Divita G, Carter M, Redd A, Zeng Q, Gupta K, Trautner B, Samore M, Gundlapalli A
Guy Divita, University of Utah School of Medicine, Division of Epidemiology, 295 Chipeta Way, Salt Lake City, UT 84132, USA, E-mail:
Methods Inf Med. 2015;54(6):548-52. doi: 10.3414/ME14-02-0018. Epub 2015 Nov 4.
This article is part of the Focus Theme of Methods of Information in Medicine on "Big Data and Analytics in Healthcare".
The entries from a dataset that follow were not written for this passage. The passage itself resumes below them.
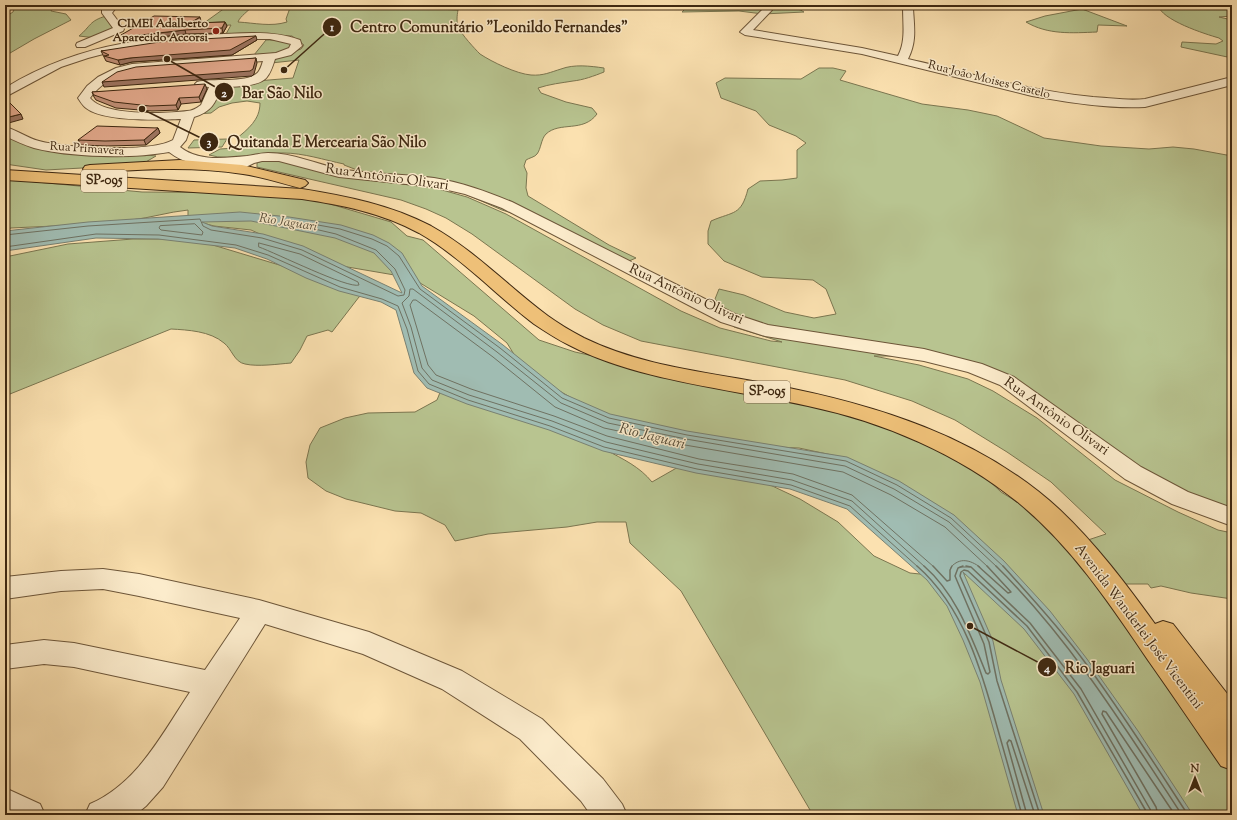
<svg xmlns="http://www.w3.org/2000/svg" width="1237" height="820" viewBox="0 0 1237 820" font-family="'Sorts Mill Goudy',serif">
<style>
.green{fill:#b8c490;stroke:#7b7650}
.water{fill:#a0bcb2;stroke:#798172;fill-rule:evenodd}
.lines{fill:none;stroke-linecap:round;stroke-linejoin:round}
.shore-far1{stroke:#6f7262;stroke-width:1}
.shore{stroke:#6f7262;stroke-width:1.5}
.minor-casing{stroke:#6d5639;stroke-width:2}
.major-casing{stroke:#3e2811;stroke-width:2}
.minor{fill:#fceccc;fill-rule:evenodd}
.major{fill:#eec078;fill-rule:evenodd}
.wall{fill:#c29178;stroke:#3e2811}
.shaded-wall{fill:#9e7662;stroke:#3e2811}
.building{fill:#e2a98c;stroke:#3e2811}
.poi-dot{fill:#8f2418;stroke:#fceccc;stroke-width:1.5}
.labels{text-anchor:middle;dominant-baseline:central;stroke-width:3;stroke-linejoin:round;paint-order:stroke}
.far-poi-label{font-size:12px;font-weight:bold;fill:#3e2811;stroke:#fceccc;text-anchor:end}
.far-street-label{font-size:12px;fill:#3e2811;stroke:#fceccc}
.shield{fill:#fceccc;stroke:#776349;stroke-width:1}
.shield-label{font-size:13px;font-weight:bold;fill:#3e2811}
.far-water-label{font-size:13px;font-style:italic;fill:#564d39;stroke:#fceccc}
.street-label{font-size:14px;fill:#3e2811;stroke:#fceccc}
.water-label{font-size:15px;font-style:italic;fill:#564d39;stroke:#fceccc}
.leader{fill:none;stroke:#3e2811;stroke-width:1.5}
.callout-dot{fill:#3e2811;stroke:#fceccc;stroke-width:1.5}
.mark-label{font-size:12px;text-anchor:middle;font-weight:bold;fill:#fff}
.callout-label{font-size:15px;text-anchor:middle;font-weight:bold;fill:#3e2811;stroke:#fceccc;stroke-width:3;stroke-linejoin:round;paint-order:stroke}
</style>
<rect width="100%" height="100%" fill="#fbe1b0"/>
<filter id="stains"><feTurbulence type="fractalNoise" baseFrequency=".005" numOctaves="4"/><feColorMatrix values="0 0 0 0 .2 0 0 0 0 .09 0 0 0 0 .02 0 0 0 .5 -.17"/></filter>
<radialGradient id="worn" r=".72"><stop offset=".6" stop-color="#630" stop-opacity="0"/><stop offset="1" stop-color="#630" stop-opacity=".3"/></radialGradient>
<g class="green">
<path d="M16,5h37l-2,6 15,3 5,6 -37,19 -29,17v-39l8,-5z"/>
<path d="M229,5h24c-4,6 -13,11 -15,17 17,1 33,5 49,0l-1,-3 5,-14h128l18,4 21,1c-1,6 -2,12 1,18 2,6 16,21 21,26 12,8 37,20 51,21 12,1 20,-3 30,-6 13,-5 29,-3 43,-1v4c-10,4 -21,8 -31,9 -12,2 -23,3 -35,7l3,5 25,9 26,6 5,6c-14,19 -37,7 -51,20 -5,5 -5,15 -9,20 -2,3 -8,4 -11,6l-2,6 3,7 -1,15 2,8 81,49 27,13 -14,6 -104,-49 -16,-5 -48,-21 -89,-16 -21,-8v-1c-20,-4 -40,-11 -61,-11 -25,-1 -51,9 -74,2l11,-6 15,-1 9,-6 -8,-3c12,-10 24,-19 24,-36l-13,-2 -15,2 -13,4 -8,6 -15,1 20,-22 17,-9 60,-5 6,-18 -28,3 9,-7 21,-7 3,-4 -12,-9 -66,-2 5,-9 -23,1 -5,11 -14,1 1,-5z"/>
<path d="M689,5c23,0 99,-5 115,7l-41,2 -24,-3 -57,1z"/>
<path d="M1158,5h52l22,5v6l-13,1 13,3v38l-51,-11 1,-5 34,2 7,-3 -4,-3c-14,-4 -58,-18 -61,-33z"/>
<path d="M1082,9l45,17 -29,-1 -1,7c-25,1 -49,3 -71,-10l19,-6z"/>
<path d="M106,16l10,11 -20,11 -17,-2c12,-10 10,-15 27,-20z"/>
<path d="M266,40c9,0 19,0 26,5l-2,4 -14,4 -22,2z"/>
<path d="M819,68h14l13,3 -6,9 82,24 46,6 29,6 47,22 57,8 48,3 24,-2 21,2 38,7v358l-81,-30 -136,-94 -63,-27 -52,-7h-26l45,9 49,14 25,12 44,27 78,62 63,32 40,18 14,3v66l-41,-6 -30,-7 -10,2 -3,-4h-30l114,153v78h-419l-132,-224 -51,-48 -4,-21h-29l-30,5 -79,7 -33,7 -10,-16 -24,-12 -26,-2 -49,-12 -20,-8 -18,-13 -2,-16 4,-17 10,-17 25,-10 23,-5 47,-1 22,-12 6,-15 163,65c17,9 34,17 46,32l35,-20 64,14 49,23 38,23 36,34 36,17 30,3 27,-2 -126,-117 -42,-9 -71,-3 -132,-33 -52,-30 -29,-26 -8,-13 -33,-27 -62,-38 -88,-15 -73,-33 -37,-4 -26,-7v-9c-20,2 -38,8 -57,10 -40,5 -80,6 -120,8l-6,2v-51l137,13 151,1 98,29 16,14 16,4 116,100 36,12 234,51 105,34 67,36 20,19 81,50 24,-8 -55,-52 -44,-30 -52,-32 -43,-19 -67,-21 -204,-39 -38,-16 -28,-16 -103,-75 -26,-16 -20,-9 -25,-9 -144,-33v-4l12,-5 62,16 37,6 67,8 32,9 39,17 175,97 39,17 51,13 11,1 -48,-15 -19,-28 4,-10 25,6 41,17 29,6 22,-4 -10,-25 -13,-9 -51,-3 -38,-16 -16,-17v-13l3,-10c23,-10 30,-5 37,-32l12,-8 22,-1 15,-2v-28l9,-7 -10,-7 -27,-11 -13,-14 -35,-13 -5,-15 9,-5 76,1z"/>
<path d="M5,133l26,9 125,14 -12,7 -62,5 -36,2 -41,-6z"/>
<path d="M227,139l-5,8 -34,1 6,-8z"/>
<path d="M133,239h54l16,3 156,47 7,3 -7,5 -27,35 -4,-2 -21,6 -7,14 -9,13c-13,1 -33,4 -46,1 -11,-2 -13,-15 -21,-21 -14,-12 -36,-13 -53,-14l-166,67v-139l63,-13z"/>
</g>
<path class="water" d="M240,212l49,5 52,8 32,10 16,8 13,10 20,33 81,59 61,49 46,20 77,17 160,26 52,24 55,34 50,46 46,50 37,48 51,72 55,84h-50l-69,-121 -50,-65 -61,-57 30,69 8,39 43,135h-26l-38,-133 -17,-42 -16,-34 -20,-26 -80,-71 -57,-20 -94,-16 -93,-22 -54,-21 -82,-26 -40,-16 -13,-15 -18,-63 -15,-8 -42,-11 -33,-13 -39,-19 -32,-11 -77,-9 -62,-1 -91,13v-20l83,-9zM251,221l84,17 39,15 17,18 11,22 -99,-47 -40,-12 -51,-8 -10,-4z"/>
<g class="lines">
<g class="shore-far1">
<path d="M195,224l8,8 -1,3 -41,-5 -2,-2 1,-2z"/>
<path d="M5,235l83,-9 112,-7 3,7 8,4 51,8 40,12 96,46 6,-1 1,-5 -10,-21 -19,-19 -40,-16 -30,-7 -1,-2 2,-2 33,6 32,10 15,7 12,10 21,33 80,59 62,50 47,20 78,17 159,26 51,24 54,33 53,49"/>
<path d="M259,243l41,11 58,28 1,3c-11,4 -83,-32 -100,-38z"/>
<path d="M5,247l91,-13 63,1 77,10 32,10 72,32 42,12 16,7 9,23 11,42 11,13 39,16 82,26 54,21 93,22 94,16 59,21 68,61"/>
<path d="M925,567l-73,-66 -60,-21 -94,-16 -92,-22 -54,-21 -83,-26 -37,-15 -10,-12 -11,-41 -9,-24 7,-7 1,-7h3l84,63 64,51 47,20 78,16 159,27 49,23 55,33 48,45"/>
<path d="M934,567l-82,-72 -59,-21 -94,-15 -92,-23 -53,-20 -83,-27 -35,-14 -8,-10 -18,-60 3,-5h3l77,57 62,50 49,21 81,17 158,27 48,23 54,32 43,40"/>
<path d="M951,567c9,-10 19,-7 29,0"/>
<path d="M960,567h10"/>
</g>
<g class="shore">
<path d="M917,566c47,41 65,106 81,164 8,28 16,57 24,85"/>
<path d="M924,566c32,28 46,68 62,107l2,1 2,-2 -6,-28 -29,-68 3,-8 5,-2"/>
<path d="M933,566l14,15 3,-1v-10l2,-4"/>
<path d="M966,566l5,1 59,56 51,66 69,120 2,6"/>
<path d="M978,566l30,27 3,-1 -24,-26"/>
<path d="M996,566c74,73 129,162 186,249"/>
<path d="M1003,566c28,31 56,61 81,95 37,50 70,102 104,154"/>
<path d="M1027,815l-20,-72 2,-3 2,1 24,74"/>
<path d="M1040,815l-43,-134 -8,-39 -29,-66 1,-4 3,-2 4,1 59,55 50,66 69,119v4"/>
<path d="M1158,815l-2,-8 -54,-93 1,-3 3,1 69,103"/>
</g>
<defs>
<g id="minor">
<path d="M107,5h11l-6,8 12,16 -1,2 -38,16h-8l-1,-2 1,-2 36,-15 -11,-15v-3z"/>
<path d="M908,5l5,3c1,19 4,33 -5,51 61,14 122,32 185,38 18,1 35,4 52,2l87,-22v8l-87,22c-36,2 -78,-5 -113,-11l-170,-42 -117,-19 -5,-3 24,-24 3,-1 5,3 -19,20 109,18 36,8c8,-15 5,-31 5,-48z"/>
<path d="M252,33c17,0 32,1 48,7l2,6 -11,9 -16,4c-2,6 -4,13 -8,18 -7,10 -35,10 -46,10 -5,16 -10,25 -27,30l-8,23 -6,7c19,15 44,11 67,9 8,-1 14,-3 21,-3 25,0 48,11 72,16 30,5 62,5 94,9 27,4 53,14 78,24l223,112 33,11 156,24 58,15 32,13 127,90 47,25 44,16v18l-60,-22 -47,-25 -125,-94 -32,-13 -44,-11 -159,-25 -44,-14 -219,-114 -37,-14 -30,-7 -96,-10 -60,-16h-17l-8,2 -18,9 -5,-1 -2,-3 2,-2c-23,1 -44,0 -62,-14 -37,7 -100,5 -135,-4 -10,-3 -20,-8 -29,-12v-9c12,3 22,11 34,14 26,7 111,12 134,-1l8,-21c-23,1 -77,3 -95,-11 -3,-2 -6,-7 -8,-10l9,-12 11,-9 18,-9 16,-4 144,-11 13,-5 2,-4 -21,-5h-26l-77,5 -56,8 -23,6 -27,9 -56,30v-9c80,-49 156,-52 247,-55zM263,61c-1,3 -3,11 -7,13 -10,9 -45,4 -59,8l-2,2 2,2 12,1 -8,18c-4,3 -9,6 -14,6 -22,3 -83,5 -97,-13 10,-14 26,-23 42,-27z"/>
<path d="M103,569l36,5 120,26 110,32 93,39 80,48 61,60 19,25 5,11h-36l-10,-14 -61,-62 -78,-50 -79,-35 -98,-30 -102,163 -17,19 -11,9h-50l5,-11c48,-21 72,-70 100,-112l-116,-25 -30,-3 -39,5v-24l39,-5 30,3 131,27 35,-52 -101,-22 -36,-7 -42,2 -56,8v-22l56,-6z"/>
<path d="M5,788l35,16 5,11h-40z"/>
</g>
<g id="major">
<path d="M180,160l62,5 63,15 3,3 -3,3 -5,2c-19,-5 -37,-11 -57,-14 -50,-8 -102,-5 -153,-1l-5,-1 -2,-3 2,-3 5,-1z"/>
<path d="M5,170l297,19c44,7 89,16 129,37 43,24 78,61 117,90 11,8 23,15 36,22 57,28 123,34 185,46 105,20 211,52 291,126 36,34 66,74 95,114l8,-3 10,3 59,76v70l-11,-4c-24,-35 -47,-69 -71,-103 -38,-56 -77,-115 -130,-159 -61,-50 -136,-82 -212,-98 -76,-17 -169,-25 -237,-60 -13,-6 -25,-14 -37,-22 -38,-29 -73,-67 -115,-91 -37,-20 -77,-28 -117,-34l-297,-19z"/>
</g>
</defs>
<use href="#minor" class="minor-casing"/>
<use href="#major" class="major-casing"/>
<use href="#minor" class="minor"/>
<use href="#major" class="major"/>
</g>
<g class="wall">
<path d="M201,21l-2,2 26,-1 2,4 -4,7 -37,1 -52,6h-11l-2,-5z"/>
<path d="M257,40l-25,15 -100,7 -12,3 -14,-4 -5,-10z"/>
<path d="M207,89l-6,13 -20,2 -3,6 -26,1 -36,-3 -20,-8 -2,-3 -2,-5z"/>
<path d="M158,128l2,5 -14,12 -39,1 -26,-1 -3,-5z"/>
</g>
<g class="shaded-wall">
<path d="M200,17l1,4 -10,7 -1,-5z"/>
<path d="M225,22l2,4 -4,7 -1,-5z"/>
<path d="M185,30l1,4 -52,6 -2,-4z"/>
<path d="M256,36l1,4 -25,15 -100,7 -12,3 -2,-5 12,-2z"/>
<path d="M256,58l1,5 -3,11 -2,2 -148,11 -2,-5z"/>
<path d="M205,84l2,5 -6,13 -2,-5z"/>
<path d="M179,98l2,6 -3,6 -2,-5z"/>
<path d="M21,114l2,5 -18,5v-6z"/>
<path d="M158,128l2,5 -14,12 -2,-5z"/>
</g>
<g class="building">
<path d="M154,16l46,1 -10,6 35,-1 -3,6 -37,2 -53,6 -11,-1z"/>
<path d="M256,36l-26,14 -100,8 -12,2 -14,-4 5,-1 -8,-4 65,-10z"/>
<path d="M256,58l-3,11 -3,2 -148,11 15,-10 19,-5z"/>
<path d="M205,84l-6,13 -20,1 -3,7 -26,1 -36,-4 -20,-7 -2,-3z"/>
<path d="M5,98l16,16 -16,4z"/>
<path d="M97,126l61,2 -14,12 -39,1 -27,-1z"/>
</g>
<circle class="poi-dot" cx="216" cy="31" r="4"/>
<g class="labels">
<g class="far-poi-label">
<text x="208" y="24">CIMEI Adalberto<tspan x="208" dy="14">Aparecido Accorsi</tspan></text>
</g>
<g class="far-street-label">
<text transform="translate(989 80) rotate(14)">Rua João Moises Castelo</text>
<text transform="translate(87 149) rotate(4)">Rua Primavera</text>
</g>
<g class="shield">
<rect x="81" y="170" width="46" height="22" rx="3"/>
<rect x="744" y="381" width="46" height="22" rx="3"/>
</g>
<g class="shield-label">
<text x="104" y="181">SP-095</text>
<text x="767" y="392">SP-095</text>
</g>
<g class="far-water-label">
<text transform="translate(288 223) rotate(9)">Rio Jaguari</text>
</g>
<g class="street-label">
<text transform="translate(387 178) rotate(8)">Rua Antônio Olivari</text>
<text transform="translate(686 295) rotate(25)">Rua Antônio Olivari</text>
<text transform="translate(1056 417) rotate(35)">Rua Antônio Olivari</text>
<text transform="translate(1138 627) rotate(53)">Avenida Wanderlei José Vicentini</text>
</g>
<g class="water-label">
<text transform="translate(652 437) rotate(14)">Rio Jaguari</text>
</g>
</g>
<path class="leader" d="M284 70L332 27M167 59L224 92M142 109L209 142M970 626L1047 667"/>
<g class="callout-dot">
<circle cx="284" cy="70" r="4"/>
<circle cx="167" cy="59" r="4"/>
<circle cx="142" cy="109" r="4"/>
<circle cx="970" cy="626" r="4"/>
<circle cx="332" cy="27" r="10"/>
<circle cx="224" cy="92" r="10"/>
<circle cx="209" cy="142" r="10"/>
<circle cx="1047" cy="667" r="10"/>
</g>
<g class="mark-label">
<text x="332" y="31">1</text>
<text x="224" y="97">2</text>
<text x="209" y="146">3</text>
<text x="1047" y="672">4</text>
</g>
<g class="callout-label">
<text x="489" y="32">Centro Comunitário "Leonildo Fernandes"</text>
<text x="282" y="98">Bar São Nilo</text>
<text x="327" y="147">Quitanda E Mercearia São Nilo</text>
<text x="1100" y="673">Rio Jaguari</text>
</g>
<rect width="1237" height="820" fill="none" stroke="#fbe1b0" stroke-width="20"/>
<rect x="6" y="6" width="1225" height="808" fill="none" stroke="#3e2811" stroke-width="2"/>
<rect x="10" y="10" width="1217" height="800" fill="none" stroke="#3e2811"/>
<g transform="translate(1195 778)" stroke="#fceccc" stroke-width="3" paint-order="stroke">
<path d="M0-3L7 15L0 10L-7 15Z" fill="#3e2811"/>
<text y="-6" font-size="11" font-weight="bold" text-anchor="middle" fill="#3e2811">N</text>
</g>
<rect width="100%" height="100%" filter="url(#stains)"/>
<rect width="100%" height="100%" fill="url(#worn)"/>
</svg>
This paper describes the scale-up efforts at the VA Salt Lake City Health Care System to address processing large corpora of clinical notes through a natural language processing (NLP) pipeline. The use case described is a current project focused on detecting the presence of an indwelling urinary catheter in hospitalized patients and subsequent catheter-associated urinary tract infections.
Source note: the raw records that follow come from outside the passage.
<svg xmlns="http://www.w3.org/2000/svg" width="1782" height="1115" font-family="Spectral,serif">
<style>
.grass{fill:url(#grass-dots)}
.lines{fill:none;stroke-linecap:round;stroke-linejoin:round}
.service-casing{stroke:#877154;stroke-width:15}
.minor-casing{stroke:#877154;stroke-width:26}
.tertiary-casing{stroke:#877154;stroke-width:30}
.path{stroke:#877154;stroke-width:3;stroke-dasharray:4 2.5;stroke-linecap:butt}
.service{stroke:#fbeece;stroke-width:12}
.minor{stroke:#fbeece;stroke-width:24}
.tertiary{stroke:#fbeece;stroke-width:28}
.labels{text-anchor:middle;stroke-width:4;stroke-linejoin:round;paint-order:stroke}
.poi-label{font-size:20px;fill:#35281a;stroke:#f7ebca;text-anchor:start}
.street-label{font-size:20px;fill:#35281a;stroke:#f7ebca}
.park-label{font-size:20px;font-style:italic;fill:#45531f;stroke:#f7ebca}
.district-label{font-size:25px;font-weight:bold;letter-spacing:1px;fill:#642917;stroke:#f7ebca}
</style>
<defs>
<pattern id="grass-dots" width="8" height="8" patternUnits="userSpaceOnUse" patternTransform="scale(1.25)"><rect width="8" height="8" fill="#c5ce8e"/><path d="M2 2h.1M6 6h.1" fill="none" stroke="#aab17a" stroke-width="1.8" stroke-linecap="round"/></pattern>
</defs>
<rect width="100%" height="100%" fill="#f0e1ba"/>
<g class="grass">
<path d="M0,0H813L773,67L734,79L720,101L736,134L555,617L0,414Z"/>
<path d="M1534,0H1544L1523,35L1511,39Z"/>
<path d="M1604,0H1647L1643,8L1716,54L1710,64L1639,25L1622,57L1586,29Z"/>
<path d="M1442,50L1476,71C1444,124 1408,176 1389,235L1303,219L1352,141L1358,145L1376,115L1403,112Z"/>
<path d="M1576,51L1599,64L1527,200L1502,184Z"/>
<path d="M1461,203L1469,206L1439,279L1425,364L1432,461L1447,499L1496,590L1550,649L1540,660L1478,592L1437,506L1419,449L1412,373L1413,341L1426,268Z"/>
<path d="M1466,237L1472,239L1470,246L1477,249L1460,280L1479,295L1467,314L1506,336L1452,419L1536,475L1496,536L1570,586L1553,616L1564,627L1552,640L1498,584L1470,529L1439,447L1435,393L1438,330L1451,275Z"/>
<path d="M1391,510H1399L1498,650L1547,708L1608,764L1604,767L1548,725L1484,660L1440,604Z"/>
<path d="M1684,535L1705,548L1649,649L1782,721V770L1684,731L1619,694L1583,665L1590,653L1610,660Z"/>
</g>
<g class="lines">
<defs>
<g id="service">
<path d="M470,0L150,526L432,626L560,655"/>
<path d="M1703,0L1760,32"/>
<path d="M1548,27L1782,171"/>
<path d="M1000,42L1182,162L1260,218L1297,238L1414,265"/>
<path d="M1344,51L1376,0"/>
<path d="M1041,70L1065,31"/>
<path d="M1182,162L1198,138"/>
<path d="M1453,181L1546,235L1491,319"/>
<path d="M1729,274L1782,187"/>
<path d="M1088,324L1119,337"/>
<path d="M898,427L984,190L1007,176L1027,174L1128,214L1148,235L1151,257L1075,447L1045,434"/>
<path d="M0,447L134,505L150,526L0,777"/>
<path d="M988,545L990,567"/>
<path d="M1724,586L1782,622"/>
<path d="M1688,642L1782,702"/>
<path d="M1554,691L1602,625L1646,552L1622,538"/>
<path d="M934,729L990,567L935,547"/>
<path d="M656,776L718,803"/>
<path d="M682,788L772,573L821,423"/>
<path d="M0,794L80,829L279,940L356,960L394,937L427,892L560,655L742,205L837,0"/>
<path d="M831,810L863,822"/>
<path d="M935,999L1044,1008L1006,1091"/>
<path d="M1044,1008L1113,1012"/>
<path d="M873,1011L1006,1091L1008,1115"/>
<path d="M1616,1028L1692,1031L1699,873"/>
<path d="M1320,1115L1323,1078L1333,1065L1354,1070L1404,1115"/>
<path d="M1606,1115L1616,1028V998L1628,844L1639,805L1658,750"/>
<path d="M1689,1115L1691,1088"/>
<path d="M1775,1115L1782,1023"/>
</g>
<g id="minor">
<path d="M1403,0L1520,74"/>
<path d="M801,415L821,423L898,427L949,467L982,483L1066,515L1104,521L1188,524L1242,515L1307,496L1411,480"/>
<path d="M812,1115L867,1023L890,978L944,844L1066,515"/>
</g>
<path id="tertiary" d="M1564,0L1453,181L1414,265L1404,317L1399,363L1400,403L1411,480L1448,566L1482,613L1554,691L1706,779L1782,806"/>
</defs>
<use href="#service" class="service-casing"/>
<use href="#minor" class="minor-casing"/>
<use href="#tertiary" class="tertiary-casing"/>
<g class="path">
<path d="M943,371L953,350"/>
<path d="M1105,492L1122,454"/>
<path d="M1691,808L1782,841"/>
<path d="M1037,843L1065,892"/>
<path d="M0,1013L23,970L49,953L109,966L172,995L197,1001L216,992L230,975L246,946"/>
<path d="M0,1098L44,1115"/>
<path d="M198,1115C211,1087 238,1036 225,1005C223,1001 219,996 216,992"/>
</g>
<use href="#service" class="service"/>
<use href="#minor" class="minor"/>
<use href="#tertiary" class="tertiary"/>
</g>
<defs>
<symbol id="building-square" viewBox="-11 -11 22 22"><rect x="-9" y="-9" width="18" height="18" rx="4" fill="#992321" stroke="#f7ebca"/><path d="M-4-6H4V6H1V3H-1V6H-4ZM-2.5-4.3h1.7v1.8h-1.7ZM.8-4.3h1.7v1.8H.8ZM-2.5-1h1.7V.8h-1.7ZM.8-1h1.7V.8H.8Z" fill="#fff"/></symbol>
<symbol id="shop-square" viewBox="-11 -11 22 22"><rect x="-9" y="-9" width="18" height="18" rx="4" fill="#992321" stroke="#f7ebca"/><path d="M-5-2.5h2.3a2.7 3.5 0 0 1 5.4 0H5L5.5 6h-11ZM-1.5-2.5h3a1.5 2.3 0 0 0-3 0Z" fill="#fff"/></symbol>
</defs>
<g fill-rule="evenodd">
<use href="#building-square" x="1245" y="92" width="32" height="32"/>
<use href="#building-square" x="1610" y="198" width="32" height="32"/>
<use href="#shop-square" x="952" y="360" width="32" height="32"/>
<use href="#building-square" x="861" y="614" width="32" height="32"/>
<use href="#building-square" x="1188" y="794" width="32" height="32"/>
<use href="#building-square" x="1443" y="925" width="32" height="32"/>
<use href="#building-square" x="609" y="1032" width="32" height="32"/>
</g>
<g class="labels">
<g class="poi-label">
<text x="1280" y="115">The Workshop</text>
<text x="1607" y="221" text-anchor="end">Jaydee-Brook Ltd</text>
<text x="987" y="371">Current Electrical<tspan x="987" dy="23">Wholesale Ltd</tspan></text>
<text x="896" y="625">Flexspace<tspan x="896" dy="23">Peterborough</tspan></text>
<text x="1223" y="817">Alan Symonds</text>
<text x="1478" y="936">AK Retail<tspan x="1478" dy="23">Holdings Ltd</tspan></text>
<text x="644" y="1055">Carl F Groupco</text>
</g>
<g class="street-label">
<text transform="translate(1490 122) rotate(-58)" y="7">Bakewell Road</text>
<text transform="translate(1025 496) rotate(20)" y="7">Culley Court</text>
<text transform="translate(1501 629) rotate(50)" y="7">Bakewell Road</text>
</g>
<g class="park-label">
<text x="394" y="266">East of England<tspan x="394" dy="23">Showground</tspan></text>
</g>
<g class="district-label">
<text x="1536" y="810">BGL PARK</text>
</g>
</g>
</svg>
An NLP algorithm using v3NLP was developed to detect the presence of an indwelling urinary catheter in hospitalized patients. The algorithm was tested on a small corpus of notes on patients for whom the presence or absence of a catheter was already known (reference standard). In planning for a scale-up, we estimated that the original algorithm would have taken 2.4 days to run on a larger corpus of notes for this project (550,000 notes), and 27 days for a corpus of 6 million records representative of a national sample of notes. We approached scaling-up NLP pipelines through three techniques: pipeline replication via multi-threading, intra-annotator threading for tasks that can be further decomposed, and remote annotator services which enable annotator scale-out.
The scale-up resulted in reducing the average time to process a record from 206 milliseconds to 17 milliseconds or a 12- fold increase in performance when applied to a corpus of 550,000 notes.
Purposely simplistic in nature, these scale-up efforts are the straight forward evolution from small scale NLP processing to larger scale extraction without incurring associated complexities that are inherited by the use of the underlying UIMA framework. These efforts represent generalizable and widely applicable techniques that will aid other computationally complex NLP pipelines that are of need to be scaled out for processing and analyzing big data.
本文是《医学信息方法》关于“医疗保健中的大数据与分析”重点主题的一部分。
本文描述了盐湖城退伍军人医疗保健系统为通过自然语言处理(NLP)管道处理大量临床记录所做的扩大规模努力。所描述的用例是当前一个专注于检测住院患者留置导尿管的存在以及随后的导尿管相关尿路感染的项目。
开发了一种使用v3NLP的NLP算法来检测住院患者留置导尿管的存在。该算法在一小部分已知是否存在导尿管的患者记录语料库(参考标准)上进行了测试。在规划扩大规模时,我们估计原始算法在处理该项目的更大记录语料库(550,000条记录)时需要2.4天运行,而处理代表全国记录样本的600万条记录的语料库则需要27天。我们通过三种技术来扩大NLP管道规模:通过多线程进行管道复制、对可进一步分解的任务进行注释器内线程处理以及启用注释器扩展的远程注释器服务。
扩大规模后,处理一条记录的平均时间从206毫秒减少到17毫秒,应用于550,000条记录的语料库时性能提高了12倍。
这些扩大规模的努力本质上有意简化,是从小规模NLP处理到大规模提取的直接演进,不会产生使用底层UIMA框架所带来的相关复杂性。这些努力代表了可推广且广泛适用的技术,将有助于其他需要扩大规模以处理和分析大数据的计算复杂的NLP管道。